メーカー | ダイハツ/トヨタ/マツダ | 日産 |
車名 | グランマックス/タウンエース/ボンゴ | NV200 |
全長 | 4065mm | 4400mm |
全幅 | 1665mm | 1695mm |
全高 | 1930mm | 1855mm |
ホイールベース | 2650mm | 2725mm |
最大積載量 | 750kg(FR)/700kg(4WD) | 650kg |
エンジン | 2NR-VE型 1496cc水冷直列4気筒(ガソリン) | HR16DE型 1597cc水冷直列4気筒(ガソリン) |
最高出力 | 97ps/6000rpm | 113ps/5600rpm |
最大トルク | 13.7kgm/4400rpm | 15.3kgm/4000rpm |
トランスミッション | 4速AT/5速MT | CVT(FF)/4速AT(4WD) |
駆動方式 | FR/4WD | FF/4WD |
価格 | 197万5000円〜234万7000円(ダイハツ) 181万9000円〜234万7000円(トヨタ) 182万2700円〜220万3300円(マツダ) | 221万4300円〜279万8400円 |
年間6000台販売、累計生産台数2万4000台の独占市場
グランマックス/タウンエース/ボンゴは2020年に現行モデルにマイナーチェンジされてから約2万4000台を販売しており、2023年の販売台数は約6000台だという。この販売台数は月間ベースでも500台/月とそれほど多いわけではない。

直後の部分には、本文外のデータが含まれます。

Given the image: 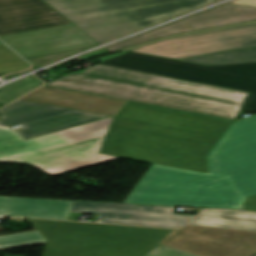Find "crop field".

しかし、このクラスは軽バン/軽トラックでは積載量が足りず、かといってハイエースやNV350、NV200ではサイズが大きすぎるという需要がある。さらに前述の通り、トラックともなるとハイエースやNV系にもラインアップがなく、1.0t〜1.5tクラスのまさに「トラック※」になってしまうため、例え普通免許で運転できるとしてもユーザーの敷居がぐんと上がってしまう。

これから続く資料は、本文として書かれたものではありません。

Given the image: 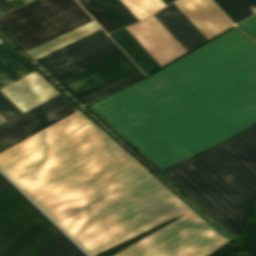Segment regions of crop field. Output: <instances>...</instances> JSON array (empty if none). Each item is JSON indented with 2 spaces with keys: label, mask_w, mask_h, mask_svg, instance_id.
<instances>
[{
  "label": "crop field",
  "mask_w": 256,
  "mask_h": 256,
  "mask_svg": "<svg viewBox=\"0 0 256 256\" xmlns=\"http://www.w3.org/2000/svg\"><path fill=\"white\" fill-rule=\"evenodd\" d=\"M0 153L2 170L89 255L205 256L226 241L78 109Z\"/></svg>",
  "instance_id": "1"
},
{
  "label": "crop field",
  "mask_w": 256,
  "mask_h": 256,
  "mask_svg": "<svg viewBox=\"0 0 256 256\" xmlns=\"http://www.w3.org/2000/svg\"><path fill=\"white\" fill-rule=\"evenodd\" d=\"M91 106L163 169L256 121V44L234 27Z\"/></svg>",
  "instance_id": "2"
},
{
  "label": "crop field",
  "mask_w": 256,
  "mask_h": 256,
  "mask_svg": "<svg viewBox=\"0 0 256 256\" xmlns=\"http://www.w3.org/2000/svg\"><path fill=\"white\" fill-rule=\"evenodd\" d=\"M163 171L237 235L256 203V123Z\"/></svg>",
  "instance_id": "3"
},
{
  "label": "crop field",
  "mask_w": 256,
  "mask_h": 256,
  "mask_svg": "<svg viewBox=\"0 0 256 256\" xmlns=\"http://www.w3.org/2000/svg\"><path fill=\"white\" fill-rule=\"evenodd\" d=\"M62 234L12 184L0 193V256H34Z\"/></svg>",
  "instance_id": "4"
},
{
  "label": "crop field",
  "mask_w": 256,
  "mask_h": 256,
  "mask_svg": "<svg viewBox=\"0 0 256 256\" xmlns=\"http://www.w3.org/2000/svg\"><path fill=\"white\" fill-rule=\"evenodd\" d=\"M75 2L35 0L1 16L0 24L28 51L92 21Z\"/></svg>",
  "instance_id": "5"
},
{
  "label": "crop field",
  "mask_w": 256,
  "mask_h": 256,
  "mask_svg": "<svg viewBox=\"0 0 256 256\" xmlns=\"http://www.w3.org/2000/svg\"><path fill=\"white\" fill-rule=\"evenodd\" d=\"M100 29L37 61L59 80L111 57L121 50Z\"/></svg>",
  "instance_id": "6"
},
{
  "label": "crop field",
  "mask_w": 256,
  "mask_h": 256,
  "mask_svg": "<svg viewBox=\"0 0 256 256\" xmlns=\"http://www.w3.org/2000/svg\"><path fill=\"white\" fill-rule=\"evenodd\" d=\"M137 71L139 69L121 52L61 82L80 98Z\"/></svg>",
  "instance_id": "7"
},
{
  "label": "crop field",
  "mask_w": 256,
  "mask_h": 256,
  "mask_svg": "<svg viewBox=\"0 0 256 256\" xmlns=\"http://www.w3.org/2000/svg\"><path fill=\"white\" fill-rule=\"evenodd\" d=\"M126 29L161 66L187 52L154 16Z\"/></svg>",
  "instance_id": "8"
},
{
  "label": "crop field",
  "mask_w": 256,
  "mask_h": 256,
  "mask_svg": "<svg viewBox=\"0 0 256 256\" xmlns=\"http://www.w3.org/2000/svg\"><path fill=\"white\" fill-rule=\"evenodd\" d=\"M173 3L208 39L233 25L210 0H176Z\"/></svg>",
  "instance_id": "9"
},
{
  "label": "crop field",
  "mask_w": 256,
  "mask_h": 256,
  "mask_svg": "<svg viewBox=\"0 0 256 256\" xmlns=\"http://www.w3.org/2000/svg\"><path fill=\"white\" fill-rule=\"evenodd\" d=\"M0 90L22 111L57 94V92L35 71Z\"/></svg>",
  "instance_id": "10"
},
{
  "label": "crop field",
  "mask_w": 256,
  "mask_h": 256,
  "mask_svg": "<svg viewBox=\"0 0 256 256\" xmlns=\"http://www.w3.org/2000/svg\"><path fill=\"white\" fill-rule=\"evenodd\" d=\"M156 14L190 50L208 40L173 3Z\"/></svg>",
  "instance_id": "11"
},
{
  "label": "crop field",
  "mask_w": 256,
  "mask_h": 256,
  "mask_svg": "<svg viewBox=\"0 0 256 256\" xmlns=\"http://www.w3.org/2000/svg\"><path fill=\"white\" fill-rule=\"evenodd\" d=\"M31 71L33 69L8 46L0 49V88Z\"/></svg>",
  "instance_id": "12"
},
{
  "label": "crop field",
  "mask_w": 256,
  "mask_h": 256,
  "mask_svg": "<svg viewBox=\"0 0 256 256\" xmlns=\"http://www.w3.org/2000/svg\"><path fill=\"white\" fill-rule=\"evenodd\" d=\"M74 109L75 108L69 102L58 107L57 109L47 113L46 115L36 119L35 121L0 139V149L10 145L11 143L21 139L22 137L32 133L33 131L41 128L42 126L52 122L53 120L63 116L64 114Z\"/></svg>",
  "instance_id": "13"
},
{
  "label": "crop field",
  "mask_w": 256,
  "mask_h": 256,
  "mask_svg": "<svg viewBox=\"0 0 256 256\" xmlns=\"http://www.w3.org/2000/svg\"><path fill=\"white\" fill-rule=\"evenodd\" d=\"M100 29V27L94 22H90L82 27H79L69 33H66L54 40H51L41 46H38L30 51L28 53L35 59L54 51L66 44H69L83 36H86L96 30Z\"/></svg>",
  "instance_id": "14"
},
{
  "label": "crop field",
  "mask_w": 256,
  "mask_h": 256,
  "mask_svg": "<svg viewBox=\"0 0 256 256\" xmlns=\"http://www.w3.org/2000/svg\"><path fill=\"white\" fill-rule=\"evenodd\" d=\"M68 102L60 95L48 100L47 102L37 106L36 108L26 112L25 114L15 118L0 127V138L13 132L14 130L24 126L25 124L35 120L36 118L46 114L47 112L57 108L58 106Z\"/></svg>",
  "instance_id": "15"
},
{
  "label": "crop field",
  "mask_w": 256,
  "mask_h": 256,
  "mask_svg": "<svg viewBox=\"0 0 256 256\" xmlns=\"http://www.w3.org/2000/svg\"><path fill=\"white\" fill-rule=\"evenodd\" d=\"M234 22L237 23L255 13L249 7H256V0H213Z\"/></svg>",
  "instance_id": "16"
},
{
  "label": "crop field",
  "mask_w": 256,
  "mask_h": 256,
  "mask_svg": "<svg viewBox=\"0 0 256 256\" xmlns=\"http://www.w3.org/2000/svg\"><path fill=\"white\" fill-rule=\"evenodd\" d=\"M36 256H87L64 234Z\"/></svg>",
  "instance_id": "17"
},
{
  "label": "crop field",
  "mask_w": 256,
  "mask_h": 256,
  "mask_svg": "<svg viewBox=\"0 0 256 256\" xmlns=\"http://www.w3.org/2000/svg\"><path fill=\"white\" fill-rule=\"evenodd\" d=\"M115 33L134 52V54L146 65V67L151 72L161 67L125 28Z\"/></svg>",
  "instance_id": "18"
},
{
  "label": "crop field",
  "mask_w": 256,
  "mask_h": 256,
  "mask_svg": "<svg viewBox=\"0 0 256 256\" xmlns=\"http://www.w3.org/2000/svg\"><path fill=\"white\" fill-rule=\"evenodd\" d=\"M131 12L139 19H144L164 6H166L161 0H121Z\"/></svg>",
  "instance_id": "19"
},
{
  "label": "crop field",
  "mask_w": 256,
  "mask_h": 256,
  "mask_svg": "<svg viewBox=\"0 0 256 256\" xmlns=\"http://www.w3.org/2000/svg\"><path fill=\"white\" fill-rule=\"evenodd\" d=\"M107 32L120 29L94 0H77Z\"/></svg>",
  "instance_id": "20"
},
{
  "label": "crop field",
  "mask_w": 256,
  "mask_h": 256,
  "mask_svg": "<svg viewBox=\"0 0 256 256\" xmlns=\"http://www.w3.org/2000/svg\"><path fill=\"white\" fill-rule=\"evenodd\" d=\"M143 76L144 75L142 74V72L139 71V72H137V73H135V74H133L131 76H128V77H126V78H124L122 80H119V81H117V82H115V83H113L111 85H108V86H106V87H104V88H102L100 90H97V91H95V92H93L91 94H88V95L80 98V100L83 103H87V102H89V101H91V100H93L95 98H98V97H100V96H102V95H104V94H106L108 92H111V91H113V90H115V89H117L119 87H122V86H124V85H126V84H128V83H130L132 81H135V80H137V79H139V78H141Z\"/></svg>",
  "instance_id": "21"
},
{
  "label": "crop field",
  "mask_w": 256,
  "mask_h": 256,
  "mask_svg": "<svg viewBox=\"0 0 256 256\" xmlns=\"http://www.w3.org/2000/svg\"><path fill=\"white\" fill-rule=\"evenodd\" d=\"M103 10L115 21V23L120 27L129 25V23L124 19V17L111 5L108 0H95Z\"/></svg>",
  "instance_id": "22"
},
{
  "label": "crop field",
  "mask_w": 256,
  "mask_h": 256,
  "mask_svg": "<svg viewBox=\"0 0 256 256\" xmlns=\"http://www.w3.org/2000/svg\"><path fill=\"white\" fill-rule=\"evenodd\" d=\"M116 43L128 54V56L140 67V69L145 73H151L145 65L132 53V51L120 40V38L115 34L110 35Z\"/></svg>",
  "instance_id": "23"
},
{
  "label": "crop field",
  "mask_w": 256,
  "mask_h": 256,
  "mask_svg": "<svg viewBox=\"0 0 256 256\" xmlns=\"http://www.w3.org/2000/svg\"><path fill=\"white\" fill-rule=\"evenodd\" d=\"M238 26L256 41V14L237 24Z\"/></svg>",
  "instance_id": "24"
},
{
  "label": "crop field",
  "mask_w": 256,
  "mask_h": 256,
  "mask_svg": "<svg viewBox=\"0 0 256 256\" xmlns=\"http://www.w3.org/2000/svg\"><path fill=\"white\" fill-rule=\"evenodd\" d=\"M112 5L125 17L130 23L138 21V19L130 12V10L120 0H109Z\"/></svg>",
  "instance_id": "25"
},
{
  "label": "crop field",
  "mask_w": 256,
  "mask_h": 256,
  "mask_svg": "<svg viewBox=\"0 0 256 256\" xmlns=\"http://www.w3.org/2000/svg\"><path fill=\"white\" fill-rule=\"evenodd\" d=\"M0 115L7 121L16 116L5 104L0 101Z\"/></svg>",
  "instance_id": "26"
},
{
  "label": "crop field",
  "mask_w": 256,
  "mask_h": 256,
  "mask_svg": "<svg viewBox=\"0 0 256 256\" xmlns=\"http://www.w3.org/2000/svg\"><path fill=\"white\" fill-rule=\"evenodd\" d=\"M0 100L5 103L16 115L20 114L21 112L12 104L10 103L1 93H0Z\"/></svg>",
  "instance_id": "27"
},
{
  "label": "crop field",
  "mask_w": 256,
  "mask_h": 256,
  "mask_svg": "<svg viewBox=\"0 0 256 256\" xmlns=\"http://www.w3.org/2000/svg\"><path fill=\"white\" fill-rule=\"evenodd\" d=\"M0 9L6 13L12 9H14V7L12 5H10L6 0H0Z\"/></svg>",
  "instance_id": "28"
},
{
  "label": "crop field",
  "mask_w": 256,
  "mask_h": 256,
  "mask_svg": "<svg viewBox=\"0 0 256 256\" xmlns=\"http://www.w3.org/2000/svg\"><path fill=\"white\" fill-rule=\"evenodd\" d=\"M11 183L3 176L0 178V191H2L4 188H6Z\"/></svg>",
  "instance_id": "29"
},
{
  "label": "crop field",
  "mask_w": 256,
  "mask_h": 256,
  "mask_svg": "<svg viewBox=\"0 0 256 256\" xmlns=\"http://www.w3.org/2000/svg\"><path fill=\"white\" fill-rule=\"evenodd\" d=\"M166 5L172 2L173 0H162Z\"/></svg>",
  "instance_id": "30"
},
{
  "label": "crop field",
  "mask_w": 256,
  "mask_h": 256,
  "mask_svg": "<svg viewBox=\"0 0 256 256\" xmlns=\"http://www.w3.org/2000/svg\"><path fill=\"white\" fill-rule=\"evenodd\" d=\"M6 122L1 116H0V124Z\"/></svg>",
  "instance_id": "31"
},
{
  "label": "crop field",
  "mask_w": 256,
  "mask_h": 256,
  "mask_svg": "<svg viewBox=\"0 0 256 256\" xmlns=\"http://www.w3.org/2000/svg\"><path fill=\"white\" fill-rule=\"evenodd\" d=\"M2 46H4V43L2 42V43H0V47H2Z\"/></svg>",
  "instance_id": "32"
},
{
  "label": "crop field",
  "mask_w": 256,
  "mask_h": 256,
  "mask_svg": "<svg viewBox=\"0 0 256 256\" xmlns=\"http://www.w3.org/2000/svg\"><path fill=\"white\" fill-rule=\"evenodd\" d=\"M3 14V12L0 10V15Z\"/></svg>",
  "instance_id": "33"
},
{
  "label": "crop field",
  "mask_w": 256,
  "mask_h": 256,
  "mask_svg": "<svg viewBox=\"0 0 256 256\" xmlns=\"http://www.w3.org/2000/svg\"><path fill=\"white\" fill-rule=\"evenodd\" d=\"M3 175L0 173V177H2Z\"/></svg>",
  "instance_id": "34"
},
{
  "label": "crop field",
  "mask_w": 256,
  "mask_h": 256,
  "mask_svg": "<svg viewBox=\"0 0 256 256\" xmlns=\"http://www.w3.org/2000/svg\"><path fill=\"white\" fill-rule=\"evenodd\" d=\"M0 42H2V41L0 40Z\"/></svg>",
  "instance_id": "35"
}]
</instances>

(※トヨタ・ダイナ、日野デュトロ、いすゞ・エルフ、マツダ・タイタン、日産アトラス)
特にタウンエースは冷凍車(中温冷凍車/クーリング車)やパワーリフト車をラインアップ。幅広い架装も可能になっており、多くの需要に応えてきた。また、ベース価格も抑えられるため、個人・法人問わず事業者にはありがたい存在なのだ。
型式認定は再取得されるのか?またその時期は?
今回の不正は、衝突安全試験において安全装置(エアバッグ)が通常の行程で作動するのではなく、タイマーにより作動させていたということがダイハツより説明されている。この試験の”ズル”が悪質なものとして、型式取消という処分に至った。しかし、量産車での技術実証試験では安全基準への適合が確認されており、既存車の使用や車検等については問題ないとも発表されている。
ダイハツではグランマックス/タウンエース/ボンゴは他に無い、代わりの効かない重要な車種と認識しており、型式認定の再取得を目指しているという。

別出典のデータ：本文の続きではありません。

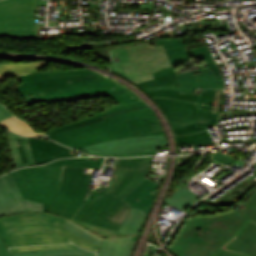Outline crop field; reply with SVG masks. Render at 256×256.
<instances>
[{"instance_id":"obj_1","label":"crop field","mask_w":256,"mask_h":256,"mask_svg":"<svg viewBox=\"0 0 256 256\" xmlns=\"http://www.w3.org/2000/svg\"><path fill=\"white\" fill-rule=\"evenodd\" d=\"M16 87L27 105L73 101L106 94L118 105L80 121L46 132L47 136L104 120L103 117L147 106L134 93L91 70L45 72L19 76Z\"/></svg>"},{"instance_id":"obj_2","label":"crop field","mask_w":256,"mask_h":256,"mask_svg":"<svg viewBox=\"0 0 256 256\" xmlns=\"http://www.w3.org/2000/svg\"><path fill=\"white\" fill-rule=\"evenodd\" d=\"M103 159H59L47 165L15 170L0 177V217L23 212H48L60 188L63 166L100 168ZM95 255L81 248L10 253L0 239V256Z\"/></svg>"},{"instance_id":"obj_3","label":"crop field","mask_w":256,"mask_h":256,"mask_svg":"<svg viewBox=\"0 0 256 256\" xmlns=\"http://www.w3.org/2000/svg\"><path fill=\"white\" fill-rule=\"evenodd\" d=\"M168 249L178 256H256V189L244 208L190 217Z\"/></svg>"},{"instance_id":"obj_4","label":"crop field","mask_w":256,"mask_h":256,"mask_svg":"<svg viewBox=\"0 0 256 256\" xmlns=\"http://www.w3.org/2000/svg\"><path fill=\"white\" fill-rule=\"evenodd\" d=\"M65 218L47 213H24L0 218V237L6 247L68 242L97 251L98 246L62 228Z\"/></svg>"},{"instance_id":"obj_5","label":"crop field","mask_w":256,"mask_h":256,"mask_svg":"<svg viewBox=\"0 0 256 256\" xmlns=\"http://www.w3.org/2000/svg\"><path fill=\"white\" fill-rule=\"evenodd\" d=\"M152 158L153 156L143 158L136 176L116 197L105 193L107 187L98 185L97 189L100 194L95 191L92 192L90 198L88 197L89 199L84 202L73 219L118 231L126 212L131 207L129 203L122 199L146 178L145 176L152 164Z\"/></svg>"},{"instance_id":"obj_6","label":"crop field","mask_w":256,"mask_h":256,"mask_svg":"<svg viewBox=\"0 0 256 256\" xmlns=\"http://www.w3.org/2000/svg\"><path fill=\"white\" fill-rule=\"evenodd\" d=\"M127 121L133 137L102 142L78 150L94 155L124 157L155 154V146L168 145L159 120L132 119Z\"/></svg>"},{"instance_id":"obj_7","label":"crop field","mask_w":256,"mask_h":256,"mask_svg":"<svg viewBox=\"0 0 256 256\" xmlns=\"http://www.w3.org/2000/svg\"><path fill=\"white\" fill-rule=\"evenodd\" d=\"M151 118L157 119L150 107L135 109L105 117L106 120L80 127L74 130L49 136V139L74 149L85 147L102 141L130 137L126 119Z\"/></svg>"},{"instance_id":"obj_8","label":"crop field","mask_w":256,"mask_h":256,"mask_svg":"<svg viewBox=\"0 0 256 256\" xmlns=\"http://www.w3.org/2000/svg\"><path fill=\"white\" fill-rule=\"evenodd\" d=\"M111 52V71L128 79L171 66L164 48L152 46L151 43L113 49ZM117 58L120 62L115 63Z\"/></svg>"},{"instance_id":"obj_9","label":"crop field","mask_w":256,"mask_h":256,"mask_svg":"<svg viewBox=\"0 0 256 256\" xmlns=\"http://www.w3.org/2000/svg\"><path fill=\"white\" fill-rule=\"evenodd\" d=\"M35 0L0 1V35L37 37Z\"/></svg>"},{"instance_id":"obj_10","label":"crop field","mask_w":256,"mask_h":256,"mask_svg":"<svg viewBox=\"0 0 256 256\" xmlns=\"http://www.w3.org/2000/svg\"><path fill=\"white\" fill-rule=\"evenodd\" d=\"M83 169L64 167L61 188L49 213L71 219L78 211L91 176L83 174Z\"/></svg>"},{"instance_id":"obj_11","label":"crop field","mask_w":256,"mask_h":256,"mask_svg":"<svg viewBox=\"0 0 256 256\" xmlns=\"http://www.w3.org/2000/svg\"><path fill=\"white\" fill-rule=\"evenodd\" d=\"M146 216L144 212L131 207L117 237L103 239L98 256H130Z\"/></svg>"},{"instance_id":"obj_12","label":"crop field","mask_w":256,"mask_h":256,"mask_svg":"<svg viewBox=\"0 0 256 256\" xmlns=\"http://www.w3.org/2000/svg\"><path fill=\"white\" fill-rule=\"evenodd\" d=\"M167 117L174 136L186 135L205 130L206 127L195 126L198 109L196 103L177 99H153Z\"/></svg>"},{"instance_id":"obj_13","label":"crop field","mask_w":256,"mask_h":256,"mask_svg":"<svg viewBox=\"0 0 256 256\" xmlns=\"http://www.w3.org/2000/svg\"><path fill=\"white\" fill-rule=\"evenodd\" d=\"M152 75L155 80L137 84L149 94L151 98L169 97L194 102L198 101L199 95L189 93L179 94V82L172 67L155 72Z\"/></svg>"},{"instance_id":"obj_14","label":"crop field","mask_w":256,"mask_h":256,"mask_svg":"<svg viewBox=\"0 0 256 256\" xmlns=\"http://www.w3.org/2000/svg\"><path fill=\"white\" fill-rule=\"evenodd\" d=\"M34 156L35 165L48 163L62 157L75 156L76 151L56 143L28 138Z\"/></svg>"},{"instance_id":"obj_15","label":"crop field","mask_w":256,"mask_h":256,"mask_svg":"<svg viewBox=\"0 0 256 256\" xmlns=\"http://www.w3.org/2000/svg\"><path fill=\"white\" fill-rule=\"evenodd\" d=\"M180 93H193L195 88H217L215 75L209 68L177 73Z\"/></svg>"},{"instance_id":"obj_16","label":"crop field","mask_w":256,"mask_h":256,"mask_svg":"<svg viewBox=\"0 0 256 256\" xmlns=\"http://www.w3.org/2000/svg\"><path fill=\"white\" fill-rule=\"evenodd\" d=\"M143 157L121 159L106 192L116 196L132 180L137 173Z\"/></svg>"},{"instance_id":"obj_17","label":"crop field","mask_w":256,"mask_h":256,"mask_svg":"<svg viewBox=\"0 0 256 256\" xmlns=\"http://www.w3.org/2000/svg\"><path fill=\"white\" fill-rule=\"evenodd\" d=\"M159 186L160 184L153 183L146 178L124 200L128 201L131 206L139 208L148 214L158 194Z\"/></svg>"},{"instance_id":"obj_18","label":"crop field","mask_w":256,"mask_h":256,"mask_svg":"<svg viewBox=\"0 0 256 256\" xmlns=\"http://www.w3.org/2000/svg\"><path fill=\"white\" fill-rule=\"evenodd\" d=\"M11 154L16 168L34 165L27 137L9 132Z\"/></svg>"},{"instance_id":"obj_19","label":"crop field","mask_w":256,"mask_h":256,"mask_svg":"<svg viewBox=\"0 0 256 256\" xmlns=\"http://www.w3.org/2000/svg\"><path fill=\"white\" fill-rule=\"evenodd\" d=\"M215 91H216V89H204L203 90L201 97L196 105V106L200 107L199 113L197 116L196 125L209 126V125L217 124L220 103H219V107H218V112L210 110L212 103H213ZM222 91L223 90H221L220 102H221V98H222Z\"/></svg>"},{"instance_id":"obj_20","label":"crop field","mask_w":256,"mask_h":256,"mask_svg":"<svg viewBox=\"0 0 256 256\" xmlns=\"http://www.w3.org/2000/svg\"><path fill=\"white\" fill-rule=\"evenodd\" d=\"M156 45L164 46L172 65L191 60L180 38L156 40Z\"/></svg>"},{"instance_id":"obj_21","label":"crop field","mask_w":256,"mask_h":256,"mask_svg":"<svg viewBox=\"0 0 256 256\" xmlns=\"http://www.w3.org/2000/svg\"><path fill=\"white\" fill-rule=\"evenodd\" d=\"M48 64H50V61L30 63H0V76L2 77L9 73L27 74L36 72Z\"/></svg>"},{"instance_id":"obj_22","label":"crop field","mask_w":256,"mask_h":256,"mask_svg":"<svg viewBox=\"0 0 256 256\" xmlns=\"http://www.w3.org/2000/svg\"><path fill=\"white\" fill-rule=\"evenodd\" d=\"M198 197L186 187L176 190L170 197L165 199V203L184 211Z\"/></svg>"},{"instance_id":"obj_23","label":"crop field","mask_w":256,"mask_h":256,"mask_svg":"<svg viewBox=\"0 0 256 256\" xmlns=\"http://www.w3.org/2000/svg\"><path fill=\"white\" fill-rule=\"evenodd\" d=\"M0 124L24 136L44 135L43 133H36L26 121H21L13 116L1 121Z\"/></svg>"},{"instance_id":"obj_24","label":"crop field","mask_w":256,"mask_h":256,"mask_svg":"<svg viewBox=\"0 0 256 256\" xmlns=\"http://www.w3.org/2000/svg\"><path fill=\"white\" fill-rule=\"evenodd\" d=\"M191 51H192L195 59L202 57L206 66L213 69L214 74L216 75V78H217L218 88H223L222 78H221L218 68L208 50V47L204 46V47L192 49Z\"/></svg>"},{"instance_id":"obj_25","label":"crop field","mask_w":256,"mask_h":256,"mask_svg":"<svg viewBox=\"0 0 256 256\" xmlns=\"http://www.w3.org/2000/svg\"><path fill=\"white\" fill-rule=\"evenodd\" d=\"M176 145H184L193 143L194 149L196 146L210 144L208 131H202L191 135L175 137Z\"/></svg>"},{"instance_id":"obj_26","label":"crop field","mask_w":256,"mask_h":256,"mask_svg":"<svg viewBox=\"0 0 256 256\" xmlns=\"http://www.w3.org/2000/svg\"><path fill=\"white\" fill-rule=\"evenodd\" d=\"M63 227L77 233L78 235L86 238L87 240H89L99 246L101 245V242L103 239L102 237H99V236L93 234L92 232L86 230L85 228H83L69 220H66Z\"/></svg>"},{"instance_id":"obj_27","label":"crop field","mask_w":256,"mask_h":256,"mask_svg":"<svg viewBox=\"0 0 256 256\" xmlns=\"http://www.w3.org/2000/svg\"><path fill=\"white\" fill-rule=\"evenodd\" d=\"M75 223L87 228L88 230L102 236V237H113V236H116L117 235V231H113V230H109V229H106V228H102V227H98V226H95V225H92V224H88V223H84V222H81V221H77V220H73Z\"/></svg>"},{"instance_id":"obj_28","label":"crop field","mask_w":256,"mask_h":256,"mask_svg":"<svg viewBox=\"0 0 256 256\" xmlns=\"http://www.w3.org/2000/svg\"><path fill=\"white\" fill-rule=\"evenodd\" d=\"M69 247H77V246H75V245H73V244L42 245V246H30V247L10 248V250H11V252H19V251L59 249V248H69Z\"/></svg>"},{"instance_id":"obj_29","label":"crop field","mask_w":256,"mask_h":256,"mask_svg":"<svg viewBox=\"0 0 256 256\" xmlns=\"http://www.w3.org/2000/svg\"><path fill=\"white\" fill-rule=\"evenodd\" d=\"M213 158L218 160V161H221L225 164H228V165H230L234 161V159H232L230 157H227V156H224V155L220 154L219 152L214 153Z\"/></svg>"},{"instance_id":"obj_30","label":"crop field","mask_w":256,"mask_h":256,"mask_svg":"<svg viewBox=\"0 0 256 256\" xmlns=\"http://www.w3.org/2000/svg\"><path fill=\"white\" fill-rule=\"evenodd\" d=\"M11 116V114L0 104V121Z\"/></svg>"},{"instance_id":"obj_31","label":"crop field","mask_w":256,"mask_h":256,"mask_svg":"<svg viewBox=\"0 0 256 256\" xmlns=\"http://www.w3.org/2000/svg\"><path fill=\"white\" fill-rule=\"evenodd\" d=\"M219 95H220V90L217 89L215 99H214V103H213V106L211 108L212 110L217 111V106H218V102H219Z\"/></svg>"},{"instance_id":"obj_32","label":"crop field","mask_w":256,"mask_h":256,"mask_svg":"<svg viewBox=\"0 0 256 256\" xmlns=\"http://www.w3.org/2000/svg\"><path fill=\"white\" fill-rule=\"evenodd\" d=\"M156 248H154L152 245L148 246V249L144 256H153V254L156 252Z\"/></svg>"}]
</instances>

しかし、現状では国土交通省との今後の展開について話し合いを進めている段階であり、その時期については未定。ダイハツでは現在も全車種で生産を停止しており、新車販売については受注が停止されている。生産が再開されたとしても、最悪の場合、グランマックス/タウンエース/ボンゴの型式認定が再取得できないという可能性もゼロではなく、今後の動静に注目したい。
アジアでも需要のある1.5Lクラスワンボックスバン/トラック
グランマックスがインドネシアのアストラ・ダイハツ・モーターで生産されているように、アジア地域でもこのクラスのバン/トラックは幅広く販売されている。
スズキもアジア市場では「キャリイ」の車名で同クラスのトラックを販売しており、もしグランマックス/タウンエース/ボンゴが型式認定の再取得ができず販売再開できなかったとしたら、日本でのこのクラスの需要に応えるために「キャリイ」を日本の規格に適合させて導入される可能性はあるだろうか?